Earlier this year the American Medical Association said that medical education should ideally be funded by organizations that don't have a financial stake in courting physicians — although it stopped short of recommending a ban on industry money. In April, the government's Institute of Medicine said "a new system of funding" for medical education is needed.

Morris will recommend an independent organization to distribute education grants provided by the drug industry, effectively establishing a "firewall" between drug companies and the people who decide how their grants are used.

The Pharmaceutical Research and Manufacturers Association said Tuesday it has not taken a position on the idea.

"We've basically left it up to our individual member companies to make decisions about how they want to allocate resources," said Diana Bieri, the group's general counsel. She pointed out that the group has already revised its voluntary guidelines to recommend companies keep their education departments separate from their sales and marketing divisions, a distinction that previously didn't exist at some companies.

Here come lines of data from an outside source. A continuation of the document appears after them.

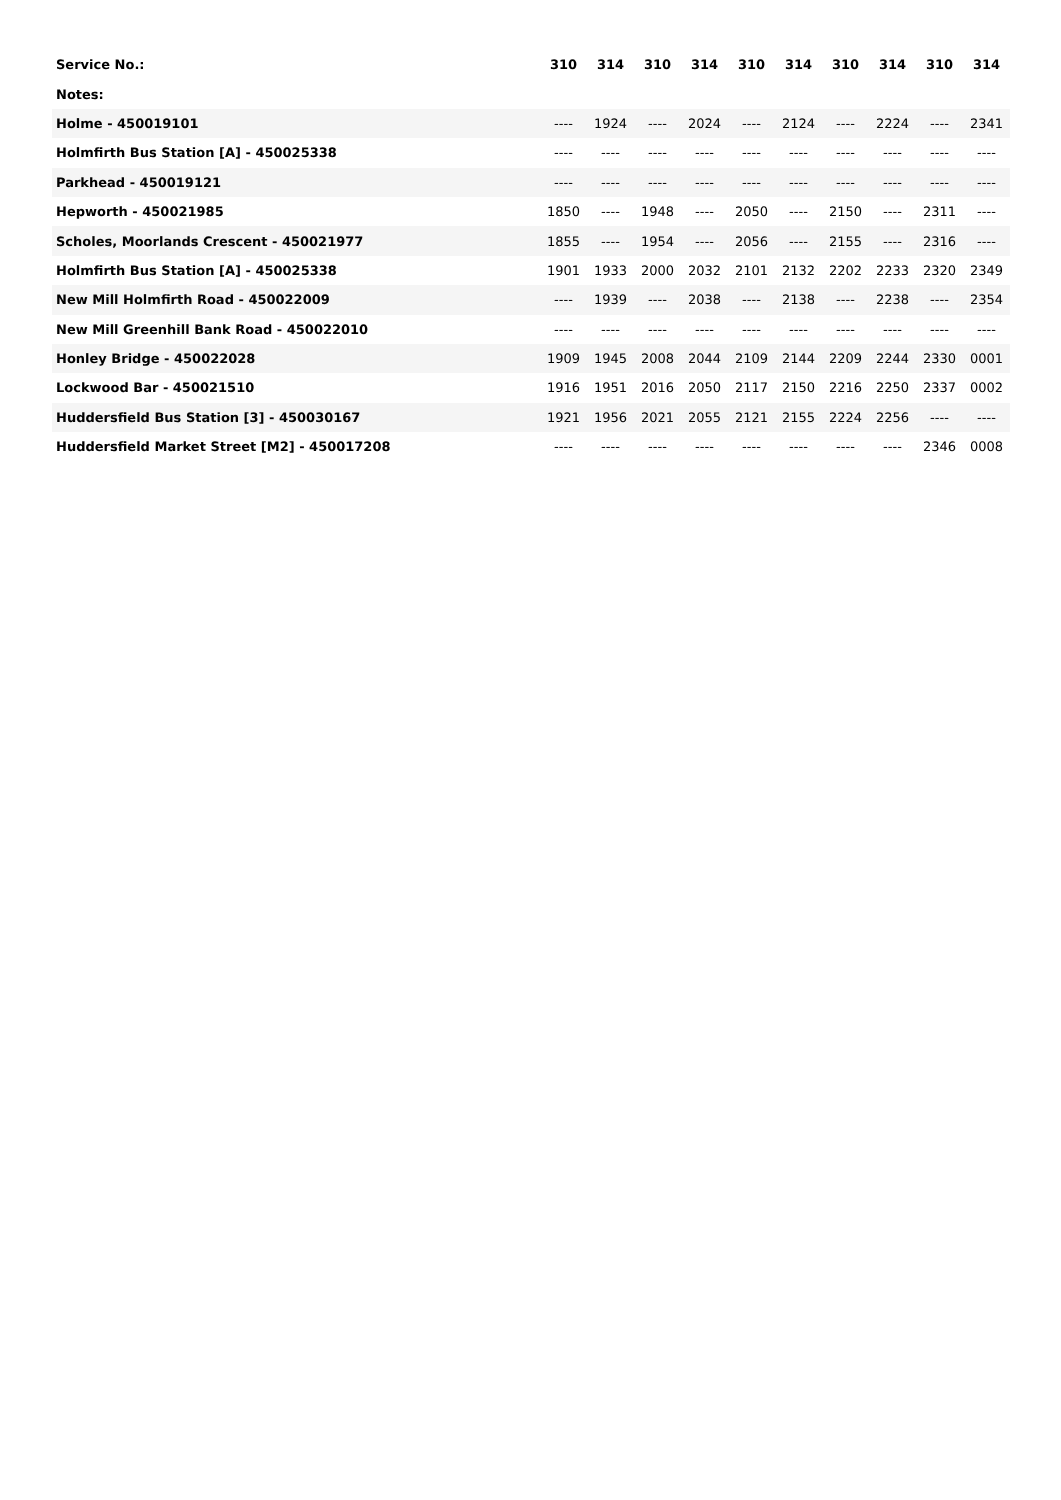| Service No.: | 310 | 314 | 310 | 314 | 310 | 314 | 310 | 314 | 310 | 314 |
| --- | --- | --- | --- | --- | --- | --- | --- | --- | --- | --- |
| Notes: | | | | | | | | | | |
| Holme - 450019101 | ---- | 1924 | ---- | 2024 | ---- | 2124 | ---- | 2224 | ---- | 2341 |
| Holmfirth Bus Station [A] - 450025338 | ---- | ---- | ---- | ---- | ---- | ---- | ---- | ---- | ---- | ---- |
| Parkhead - 450019121 | ---- | ---- | ---- | ---- | ---- | ---- | ---- | ---- | ---- | ---- |
| Hepworth - 450021985 | 1850 | ---- | 1948 | ---- | 2050 | ---- | 2150 | ---- | 2311 | ---- |
| Scholes, Moorlands Crescent - 450021977 | 1855 | ---- | 1954 | ---- | 2056 | ---- | 2155 | ---- | 2316 | ---- |
| Holmfirth Bus Station [A] - 450025338 | 1901 | 1933 | 2000 | 2032 | 2101 | 2132 | 2202 | 2233 | 2320 | 2349 |
| New Mill Holmfirth Road - 450022009 | ---- | 1939 | ---- | 2038 | ---- | 2138 | ---- | 2238 | ---- | 2354 |
| New Mill Greenhill Bank Road - 450022010 | ---- | ---- | ---- | ---- | ---- | ---- | ---- | ---- | ---- | ---- |
| Honley Bridge - 450022028 | 1909 | 1945 | 2008 | 2044 | 2109 | 2144 | 2209 | 2244 | 2330 | 0001 |
| Lockwood Bar - 450021510 | 1916 | 1951 | 2016 | 2050 | 2117 | 2150 | 2216 | 2250 | 2337 | 0002 |
| Huddersfield Bus Station [3] - 450030167 | 1921 | 1956 | 2021 | 2055 | 2121 | 2155 | 2224 | 2256 | ---- | ---- |
| Huddersfield Market Street [M2] - 450017208 | ---- | ---- | ---- | ---- | ---- | ---- | ---- | ---- | 2346 | 0008 |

The group's members include Pfizer Inc., Merck & Co. Inc., Eli Lilly & Co. and most of the world's other large pharmaceutical companies.

Whether companies will be willing to completely remove themselves from decisions about how their funds are used is unclear.

Under the current system — which allows companies to steer funds toward topics that deal with their products — companies can see a return of $3 in sales for every $1 spent on medical education, according to an industry study.

"Companies readily pay hundreds of millions of dollars annually to support 'continuing medical education' for one very simple reason — it sells their products," states the Cleveland Clinic's chair of cardiology, Dr. Steve Nissen, in prepared remarks. "Industry funded CME is not philanthropy, it is marketing."

Nissen, a frequent critic of corporate influence over medicine, will argue that pharmaceutical-backed conferences on the latest — and often most expensive — treatments have contributed to the nation's ballooning health care costs.

Kohl and Grassley are expected to make similar arguments as they push for their Sunshine Payment bill to be included in the health reform effort.